Görevler:
1) İçtihat metnini iki cümleyle özetleyin.
2) İçtihat metninin "III. MAHKEME KARARI" sözlerinden başlayıp "uyarlanmasına karar verilmiştir." sözlerine kadar olan kısmını, bu sözler de dahil, aynen yazın.
3) İçtihat metnine göre Mahkeme, 22.12.2014 tarihli kararıyla 2012 yılı yıllık kira parasını hangi tutar olarak uyarlamıştır?

"İçtihat Metni"
MAHKEMESİ :Sulh Hukuk Mahkemesi
SAYISI : 2022/1794 E., 2024/148 K.
Taraflar arasındaki kira bedelinin uyarlanması davasından dolayı yapılan yargılama sonunda, Mahkemece bozmaya uyularak davanın kısmen kabulüne karar verilmiştir.
Mahkeme kararı taraf vekillerince temyiz edilmekle; kesinlik, süre, temyiz şartı ve diğer usul eksiklikleri yönünden yapılan ön inceleme sonucunda, temyiz dilekçelerinin kabulüne karar verildikten ve Tetkik Hâkimi tarafından hazırlanan rapor dinlendikten sonra dosyadaki belgeler incelenip gereği düşünüldü:
I. DAVA
Davacı vekili; davalının 2012 yılında 6.346,50 TL kira bedeli ödediğini, değişen ekonomik şartlar, bölgedeki taşınmazların kira bedellerinde meydana gelen artışlar karşısında kiralananın kira bedelinin çok düşük kaldığını, değişen hal ve şartlar nedeniyle tarafların yüklendikleri edimler arasındaki dengenin aşırı ölçüde ve açık biçimde davacı aleyhine bozulduğunu, bu durumun davacı için katlanılmaz bir hale geldiğini ileri sürerek; dava tarihi itibariyle yıllık kira bedelinin 53.653,50 TL artırılarak 60.000,00 TL olarak uyarlanmasına karar verilmesini talep etmiştir.
II. CEVAP
Davalı vekili; davanın reddini dilemiştir.
III. MAHKEME KARARI
Mahkemece verilen 22.12.2014 tarihli ve 2012/769 E., 2014/1443 K. sayılı kararla; 2012 yılı yıllık kira parasının 11.271,84 TL olarak uyarlanmasına karar verilmiştir.
IV. BOZMA VE BOZMADAN SONRAKİ YARGILAMA SÜRECİ
A. Birinci Bozma Kararı
1. Mahkeme kararına karşı süresi içinde taraf vekilleri temyiz isteminde bulunmuştur.

Mevcut veriler:

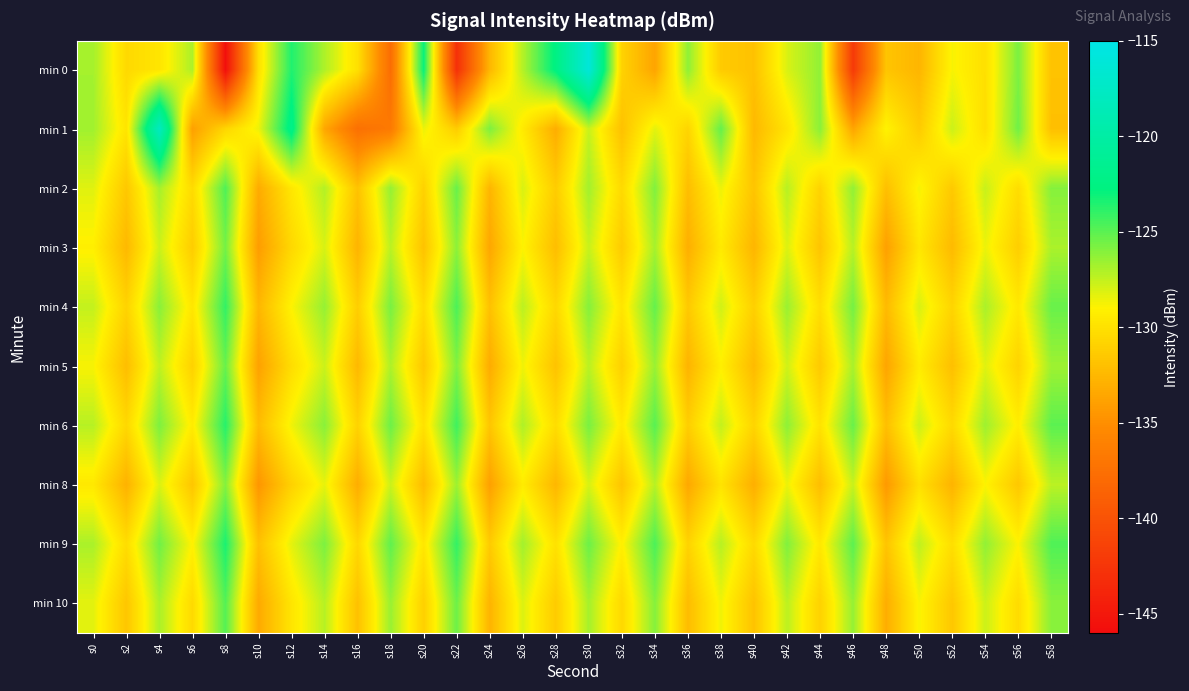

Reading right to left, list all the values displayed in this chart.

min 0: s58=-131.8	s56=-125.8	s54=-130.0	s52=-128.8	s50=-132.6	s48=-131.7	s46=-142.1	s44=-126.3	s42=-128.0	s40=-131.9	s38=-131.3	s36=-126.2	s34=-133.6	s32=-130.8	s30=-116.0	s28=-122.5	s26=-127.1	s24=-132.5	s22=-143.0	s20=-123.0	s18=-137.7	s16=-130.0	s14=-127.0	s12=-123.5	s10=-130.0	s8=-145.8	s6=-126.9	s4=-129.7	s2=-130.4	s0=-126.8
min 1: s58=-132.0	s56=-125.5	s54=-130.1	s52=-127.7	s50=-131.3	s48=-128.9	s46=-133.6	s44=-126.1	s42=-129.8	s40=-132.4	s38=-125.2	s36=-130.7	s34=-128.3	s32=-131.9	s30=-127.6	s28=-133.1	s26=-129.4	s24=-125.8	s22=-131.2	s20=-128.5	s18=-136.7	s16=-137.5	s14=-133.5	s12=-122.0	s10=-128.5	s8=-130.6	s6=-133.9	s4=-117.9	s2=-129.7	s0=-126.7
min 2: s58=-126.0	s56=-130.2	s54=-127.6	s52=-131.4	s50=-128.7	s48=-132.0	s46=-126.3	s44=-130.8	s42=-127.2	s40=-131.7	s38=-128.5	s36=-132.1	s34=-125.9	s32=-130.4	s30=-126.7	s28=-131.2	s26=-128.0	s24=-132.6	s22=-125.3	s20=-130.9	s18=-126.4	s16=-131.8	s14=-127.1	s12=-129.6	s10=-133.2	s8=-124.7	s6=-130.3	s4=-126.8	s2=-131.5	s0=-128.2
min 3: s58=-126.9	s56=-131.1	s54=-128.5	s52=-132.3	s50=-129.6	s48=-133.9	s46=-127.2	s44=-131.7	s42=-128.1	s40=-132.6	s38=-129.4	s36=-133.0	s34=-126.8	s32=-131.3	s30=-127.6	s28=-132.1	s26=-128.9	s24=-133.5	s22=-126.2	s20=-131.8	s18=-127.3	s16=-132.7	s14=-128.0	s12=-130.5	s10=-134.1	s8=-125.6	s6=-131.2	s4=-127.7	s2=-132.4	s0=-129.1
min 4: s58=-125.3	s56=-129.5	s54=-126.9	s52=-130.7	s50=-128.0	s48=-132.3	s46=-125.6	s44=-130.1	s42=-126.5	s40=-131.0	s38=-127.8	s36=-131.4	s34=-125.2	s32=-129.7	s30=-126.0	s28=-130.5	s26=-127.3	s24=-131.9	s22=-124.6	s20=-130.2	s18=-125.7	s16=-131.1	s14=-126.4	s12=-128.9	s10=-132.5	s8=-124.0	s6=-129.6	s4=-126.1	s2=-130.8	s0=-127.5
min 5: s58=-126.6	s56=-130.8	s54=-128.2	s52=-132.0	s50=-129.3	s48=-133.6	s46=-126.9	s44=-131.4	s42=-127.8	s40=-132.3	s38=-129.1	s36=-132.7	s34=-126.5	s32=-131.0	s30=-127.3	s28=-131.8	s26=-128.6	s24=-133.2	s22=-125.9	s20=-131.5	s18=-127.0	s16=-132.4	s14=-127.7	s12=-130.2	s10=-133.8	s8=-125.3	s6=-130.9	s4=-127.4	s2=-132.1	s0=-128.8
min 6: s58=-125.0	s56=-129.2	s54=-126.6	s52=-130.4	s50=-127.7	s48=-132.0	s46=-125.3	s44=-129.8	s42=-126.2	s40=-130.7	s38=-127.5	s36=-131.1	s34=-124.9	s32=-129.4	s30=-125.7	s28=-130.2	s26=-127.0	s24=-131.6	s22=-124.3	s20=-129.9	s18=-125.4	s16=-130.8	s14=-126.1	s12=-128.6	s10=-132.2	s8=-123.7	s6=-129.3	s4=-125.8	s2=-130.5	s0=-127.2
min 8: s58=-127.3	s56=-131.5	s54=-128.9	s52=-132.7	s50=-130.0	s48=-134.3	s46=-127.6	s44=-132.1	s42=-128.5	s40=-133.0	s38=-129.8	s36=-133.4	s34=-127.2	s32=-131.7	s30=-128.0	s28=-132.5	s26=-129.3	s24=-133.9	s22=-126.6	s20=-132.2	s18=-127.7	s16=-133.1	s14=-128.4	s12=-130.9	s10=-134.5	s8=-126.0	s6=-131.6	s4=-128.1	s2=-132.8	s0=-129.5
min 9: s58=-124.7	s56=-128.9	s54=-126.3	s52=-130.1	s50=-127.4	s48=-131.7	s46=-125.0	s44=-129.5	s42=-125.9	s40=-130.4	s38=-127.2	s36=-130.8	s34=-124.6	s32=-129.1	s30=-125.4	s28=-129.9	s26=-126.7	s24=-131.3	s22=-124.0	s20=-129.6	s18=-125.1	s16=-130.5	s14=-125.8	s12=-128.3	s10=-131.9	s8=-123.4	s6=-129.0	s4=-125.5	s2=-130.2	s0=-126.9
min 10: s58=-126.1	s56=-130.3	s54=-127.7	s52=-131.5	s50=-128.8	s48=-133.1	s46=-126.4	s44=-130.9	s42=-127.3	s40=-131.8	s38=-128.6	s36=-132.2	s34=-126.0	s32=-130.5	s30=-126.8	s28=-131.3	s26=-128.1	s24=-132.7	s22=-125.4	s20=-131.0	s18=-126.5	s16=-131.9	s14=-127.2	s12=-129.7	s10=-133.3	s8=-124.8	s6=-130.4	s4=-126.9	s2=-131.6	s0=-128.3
==
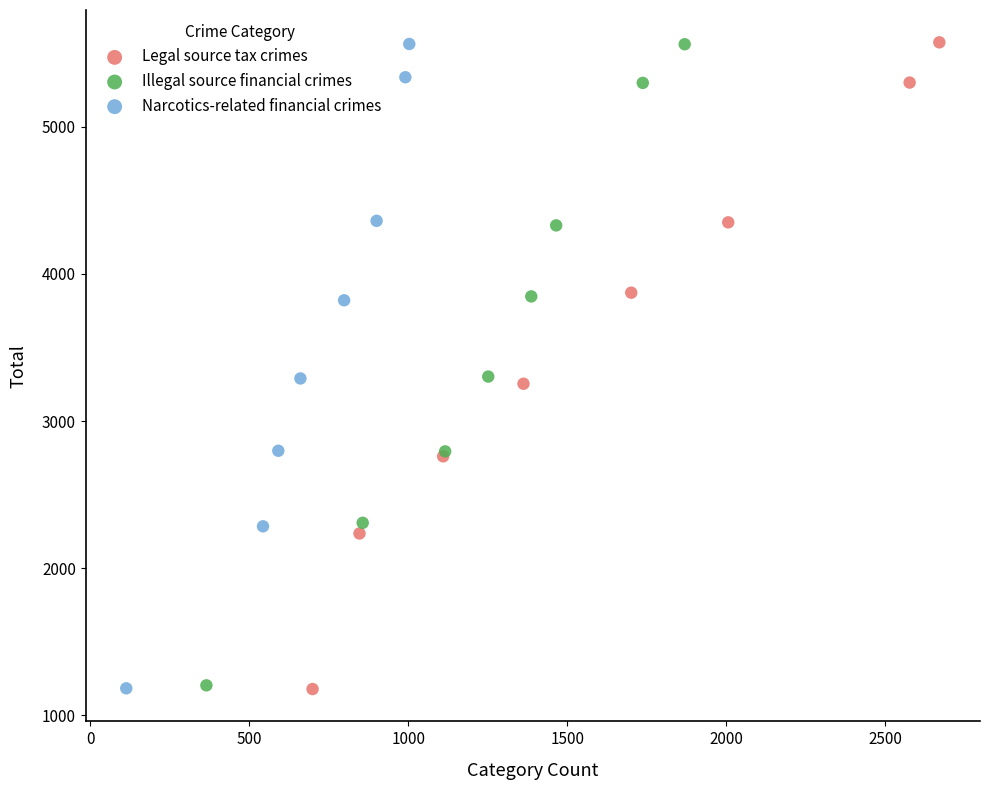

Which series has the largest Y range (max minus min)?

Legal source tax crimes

Yanıtlar:
1) Davacı vekili, 2012 yılında 6.346,50 TL olan kira bedelinin değişen ekonomik şartlar karşısında çok düşük kaldığını ileri sürerek yıllık kira bedelinin 60.000,00 TL olarak uyarlanmasını istemiş, davalı vekili ise davanın reddini dilemiştir. Mahkeme 22.12.2014 tarihli kararıyla 2012 yılı yıllık kira parasını 11.271,84 TL olarak uyarlamış, bu karara karşı taraf vekilleri süresi içinde temyiz isteminde bulunmuştur.

2)
III. MAHKEME KARARI
Mahkemece verilen 22.12.2014 tarihli ve 2012/769 E., 2014/1443 K. sayılı kararla; 2012 yılı yıllık kira parasının 11.271,84 TL olarak uyarlanmasına karar verilmiştir.

3) 11.271,84 TL olarak uyarlamıştır.